È una vera insurrezione contro Trump, una rottura senza precedenti storici a così poca distanza dall’appuntamento elettorale dell’8 novembre. Il Grand Old Party si sente minacciato nella sua stessa esistenza. Non c’è solo la Casa Bianca in palio. Un tracollo di Trump può avere un effetto di trascinamento sulle altre votazioni, l’8 novembre si rinnovano anche molti seggi tra Camera, Senato, governatori degli Stati.
Donald Trump (s), Ted Cruz (c) e John Kasich
L’implosione di Trump può costare cara ad altri repubblicani la cui rielezione era già in bilico. E tuttavia la rivolta dell’ultima ora è un fenomeno prevalentemente di élite. Sono i membri dell’establishment a voltargli le spalle, invocando perfino la sua sostituzione. Trump lo sa, si difende denunciando l’ultima congiura degli “insider”, e appellandosi all’appoggio della sua base.
“Quelli che mi criticano adesso – dice il candidato – sono gli stessi che hanno sempre dubitato di me. Pensano solo al proprio futuro politico, non al futuro del paese. Io ho vinto le primarie contro l’establishment, senza appoggi dagli insider, e vincerò l’elezione sempre senza di loro”. Trump intuisce una debolezza del fronte avversario: è una galleria di ritratti di notabili, proprio quei politici di professione che la base ha sfiduciato.
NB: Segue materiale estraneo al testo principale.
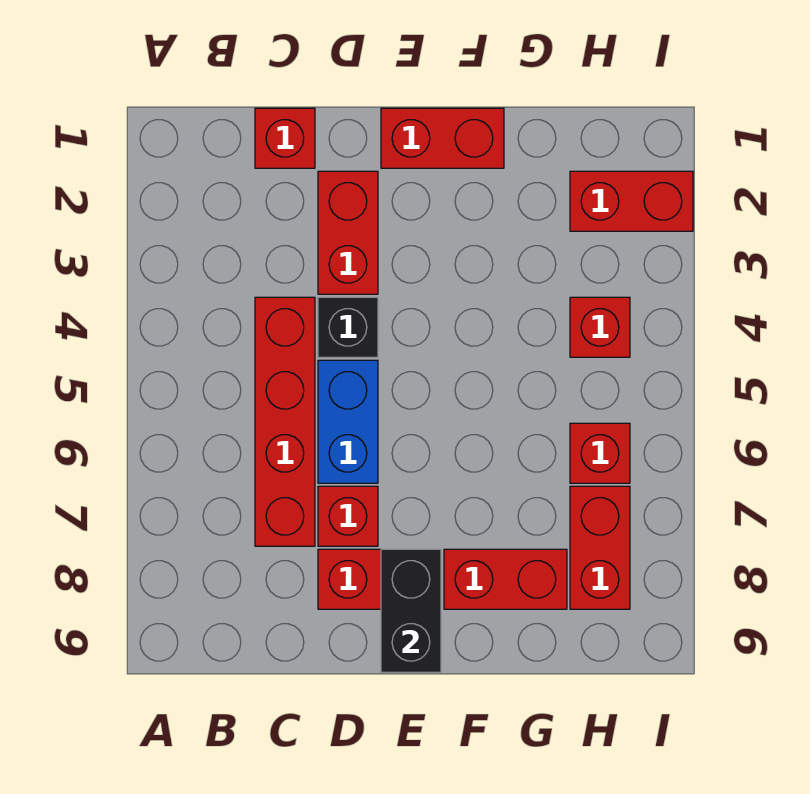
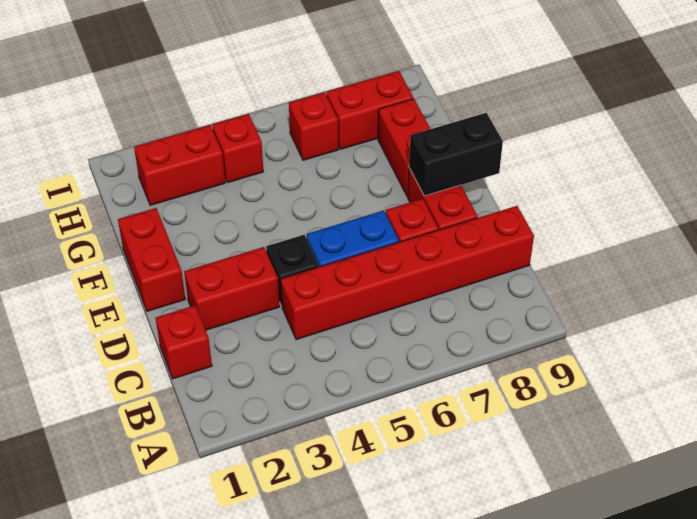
red brick C4:C7 level 1 -> red brick C4:C9 level 1
red brick H2:I2 level 1 -> red brick H2:H3 level 1

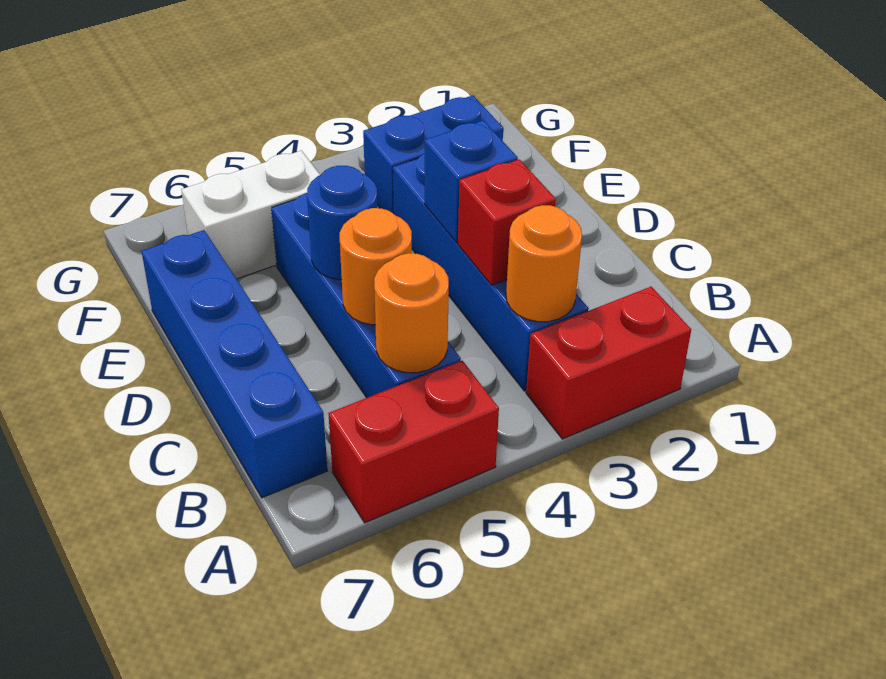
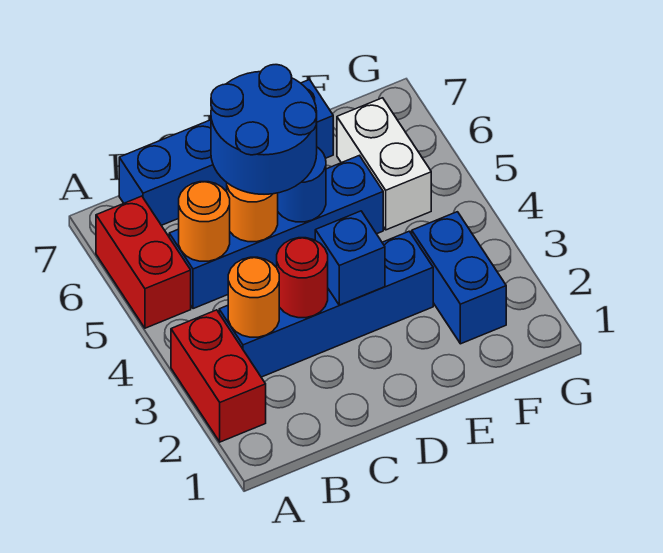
red brick C3 level 2 -> red round brick C3 level 2
none -> blue round brick C5:D6 level 3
Manovre per costringerlo al ritiro ce n’erano già state alla vigilia della convention, sempre fallite. Ora il fronte anti- Trump si è allargato, ma non basta.
Lo scenario del ritiro è fanta-politica se non altro perché arriva troppo tardi. A un mese dal voto i giochi sono fatti. Il ritiro del candidato significherebbe far seguire allo scandalo anche un suicidio politico collettivo. C’è anche un ostacolo tecnico formidabile: in molti Stati sono già cominciate le votazioni per corrispondenza, a quest’ora milioni di repubblicani hanno già inoltrato le loro schede con il nome di Trump.
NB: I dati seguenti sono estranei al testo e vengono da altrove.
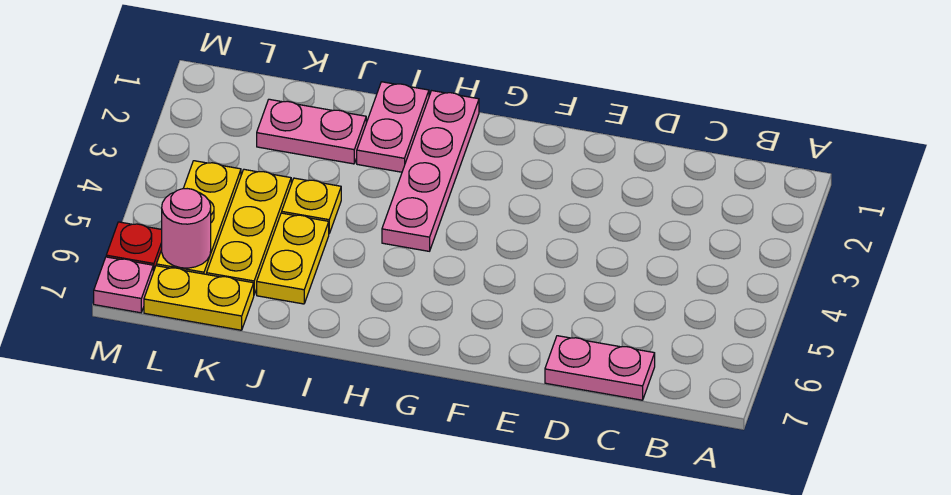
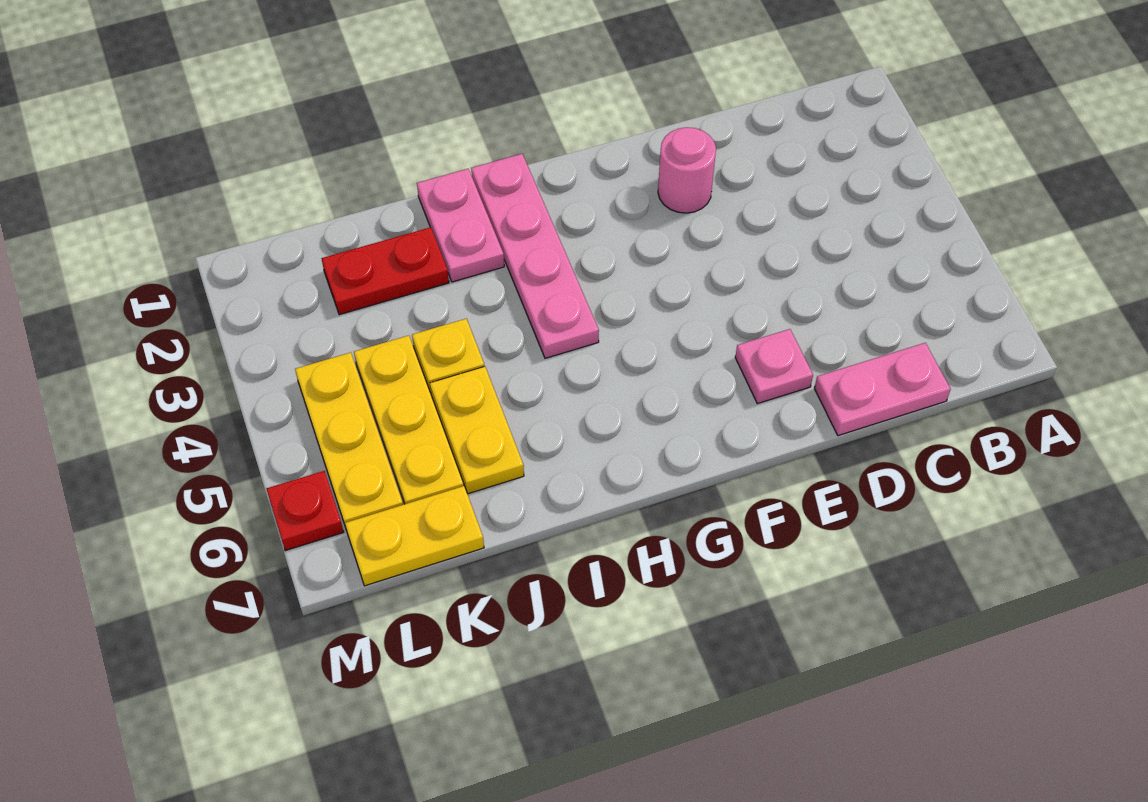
pink plate J2:K2 level 1 -> red plate J2:K2 level 1
pink round brick L6 level 2 -> pink round brick E2 level 1
pink plate M7 level 1 -> pink plate E6 level 1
Non a caso, a leggersi bene le dichiarazioni dei maggiorenti repubblicani in queste ore, la condanna delle parole sessiste del candidato è dura e unanime, ma viene seguita nel caso del suo vice Mike Pence da un sostegno al numero uno; nel caso dei due notabili repubblicani più altolocati (Paul Ryan numero uno alla Camera e Mitch McConnell suo omologo al Senato) non c’è il minimo accenno alla possibilità di cambiare cavallo. E del resto, chi mettere al posto di Trump?
trump e mike pence circondati da famigliari
Il candidato vice, l’ex governatore dell’Indiana, è ancora un illustre sconosciuto. La sua prestazione al duello tv contro il democratico Tim Kaine è stata buona, ma da qui a proiettarlo verso la Casa Bianca ce ne vuole. E poi ammettere che Trump è inadeguato a 30 giorni dal voto è una constatazione di fallimento. La campagna delle primarie è durata più di un anno, se si risale all’annuncio delle candidature. Il popolo della destra si pronunciò in modo inequivocabile.
Chi era Trump lo sapevano tutti già allora: perché né Cruz né Rubio né Bush seppero usare contro di lui gli scandali fiscali o sessuali? Nessun personaggio ha avuto una vita più “pubblica” di lui. Con l’eccezione della dichiarazione dei redditi, tutto Trump era alla luce del sole, compreso il suo sessismo. L’ipotesi di mettere al suo posto uno sconosciuto – o peggio, magari un ex candidato sconfitto alle primarie – agli occhi di molti elettori di destra sarebbe l’ennesima rivincita dell’establishment. Aumenterebbe il tasso di astensionismo a destra, senza sfondare in altre fasce di elettori.